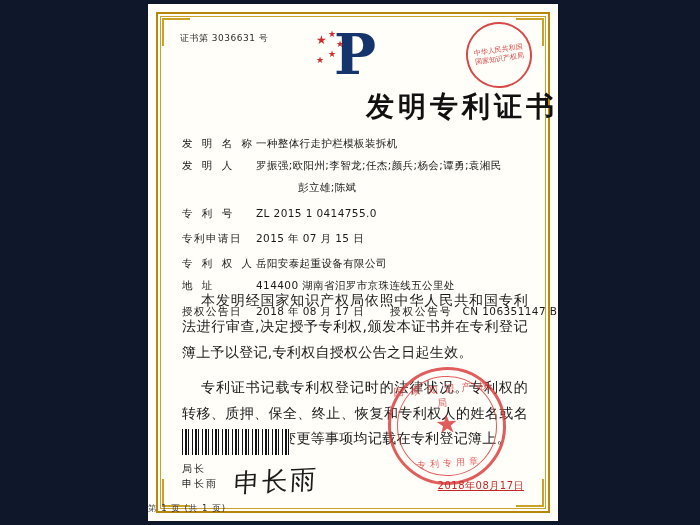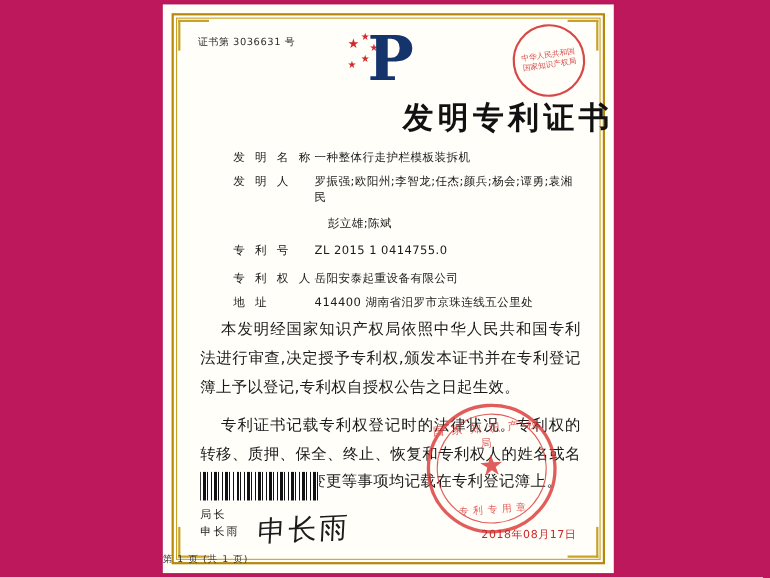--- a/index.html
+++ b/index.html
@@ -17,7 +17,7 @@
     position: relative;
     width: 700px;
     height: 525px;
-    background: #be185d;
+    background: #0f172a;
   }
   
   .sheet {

* * *

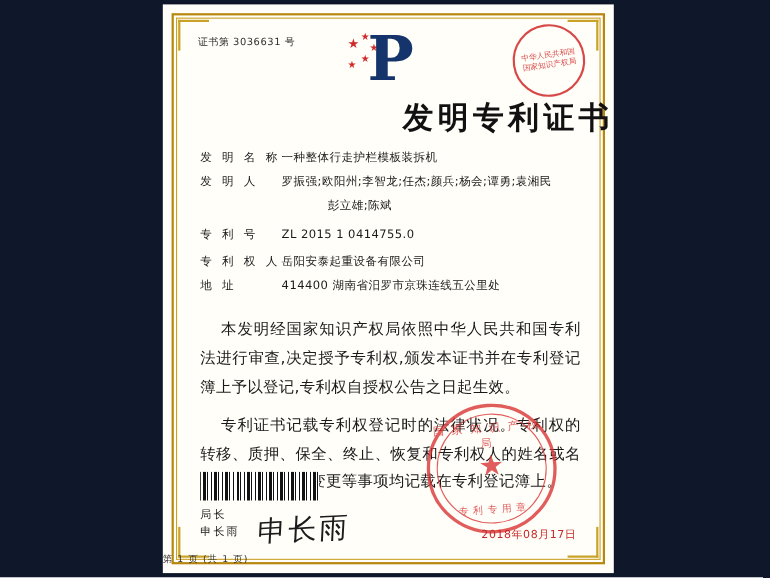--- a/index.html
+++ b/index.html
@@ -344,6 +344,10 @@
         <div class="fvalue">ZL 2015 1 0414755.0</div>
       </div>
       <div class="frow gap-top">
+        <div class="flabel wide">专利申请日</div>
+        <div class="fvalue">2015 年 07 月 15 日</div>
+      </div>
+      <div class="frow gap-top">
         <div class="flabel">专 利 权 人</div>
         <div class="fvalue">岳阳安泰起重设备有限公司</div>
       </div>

* * *

• **ASSIGNED TASK**:
Scan the data above and copy each line containing the word "fvalue".

• **TASK RESPONSE**:
         <div class="fvalue">ZL 2015 1 0414755.0</div>
+        <div class="fvalue">2015 年 07 月 15 日</div>
         <div class="fvalue">岳阳安泰起重设备有限公司</div>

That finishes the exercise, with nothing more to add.